Porphiri prit le petit animal sous le ventre et le reporta dans la vieille calèche.

« Écoute, Tchitchikof, il faut absolument que tu viennes à présent même chez moi ; cinq verstes au plus ; nous serons là en vingt minutes. De chez moi tu iras ensuite chez Sabakévitch, si le cœur t’en dit. »

Tchitchikof pensa en lui-même :

« Au fait, pourquoi n’irais-je pas chez Nozdref ? En quoi vaut-il moins que les autres ? il est comme tout le monde et, de plus, il vient de se mettre à sec à la foire. On voit qu’il suit en tout son premier mouvement ; il peut y avoir moyen d’obtenir de lui gratuitement quelque chose que je sais bien… Bien, bien ! allons, dit-il ; mais ne t’avise pas de me retenir au-delà de quelques heures, car le temps m’est précieux. À cette condition, je suis maintenant tout à toi.
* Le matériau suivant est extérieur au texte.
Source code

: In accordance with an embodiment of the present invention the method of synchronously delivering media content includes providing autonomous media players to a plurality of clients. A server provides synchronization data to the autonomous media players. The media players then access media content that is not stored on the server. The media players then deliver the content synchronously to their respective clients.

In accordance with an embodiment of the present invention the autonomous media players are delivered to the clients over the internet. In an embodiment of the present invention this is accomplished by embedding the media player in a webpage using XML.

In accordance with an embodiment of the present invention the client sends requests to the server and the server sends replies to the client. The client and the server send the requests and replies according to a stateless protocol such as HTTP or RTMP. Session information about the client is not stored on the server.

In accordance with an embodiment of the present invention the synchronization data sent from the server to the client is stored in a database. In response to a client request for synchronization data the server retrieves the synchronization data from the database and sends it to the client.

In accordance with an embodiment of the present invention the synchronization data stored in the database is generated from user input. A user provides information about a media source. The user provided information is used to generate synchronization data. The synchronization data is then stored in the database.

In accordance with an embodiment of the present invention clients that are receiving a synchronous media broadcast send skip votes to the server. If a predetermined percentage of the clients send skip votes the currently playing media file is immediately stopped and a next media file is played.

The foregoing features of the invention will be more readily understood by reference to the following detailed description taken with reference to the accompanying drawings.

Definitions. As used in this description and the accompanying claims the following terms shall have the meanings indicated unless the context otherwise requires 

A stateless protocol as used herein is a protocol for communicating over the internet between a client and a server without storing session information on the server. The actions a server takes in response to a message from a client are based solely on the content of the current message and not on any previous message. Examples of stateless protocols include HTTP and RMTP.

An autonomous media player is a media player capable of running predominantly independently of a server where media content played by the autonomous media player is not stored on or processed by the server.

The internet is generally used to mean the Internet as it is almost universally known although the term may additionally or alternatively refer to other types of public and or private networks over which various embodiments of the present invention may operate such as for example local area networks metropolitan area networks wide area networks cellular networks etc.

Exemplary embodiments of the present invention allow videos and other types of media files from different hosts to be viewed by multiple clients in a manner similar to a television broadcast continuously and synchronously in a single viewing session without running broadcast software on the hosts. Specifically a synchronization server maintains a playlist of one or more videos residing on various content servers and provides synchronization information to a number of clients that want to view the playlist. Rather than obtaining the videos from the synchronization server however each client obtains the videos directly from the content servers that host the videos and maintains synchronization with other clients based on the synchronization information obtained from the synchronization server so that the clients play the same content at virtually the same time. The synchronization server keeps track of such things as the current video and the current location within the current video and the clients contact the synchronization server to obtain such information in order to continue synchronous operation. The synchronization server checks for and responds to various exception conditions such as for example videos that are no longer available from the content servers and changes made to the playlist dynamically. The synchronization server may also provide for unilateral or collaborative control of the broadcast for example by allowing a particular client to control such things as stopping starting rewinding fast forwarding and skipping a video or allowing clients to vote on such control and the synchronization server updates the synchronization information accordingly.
— À la bonne heure ! c’est convenu, mon âme, c’est convenu ; avance, il faut, pour ça, que je t’embrase. »

Là-dessus Nozdref et Tchitchikof échangèrent des baisers.

« Voilà qui est bien ; nous allons nous mettre tous les trois en route !

— Non pas, non pas, de grâce, et, je prends, quant à moi, mon congé, dit le grand blond ; j’ai affaire chez moi.

— Tarata, tah, tah… des folies ! Bah, frère, je ne te lâche pas.

— Non, vrai, ma femme serait furieuse, et elle aurait grandement raison de l’être. Maintenant monsieur t’offrira bien une place dans sa britchka, n’est-il pas vrai ?

— Ni, ni, ni, ni, ni, ni ! n’ose pas même penser à nous quitter ! »

  1. Le mordache est un dogue assez recherché en Russie ; on l'appelle presque toujours mordachka (terminaison amicale) parce qu'on le trouve mignon de caractère, malgré sa physionomie hargneuse.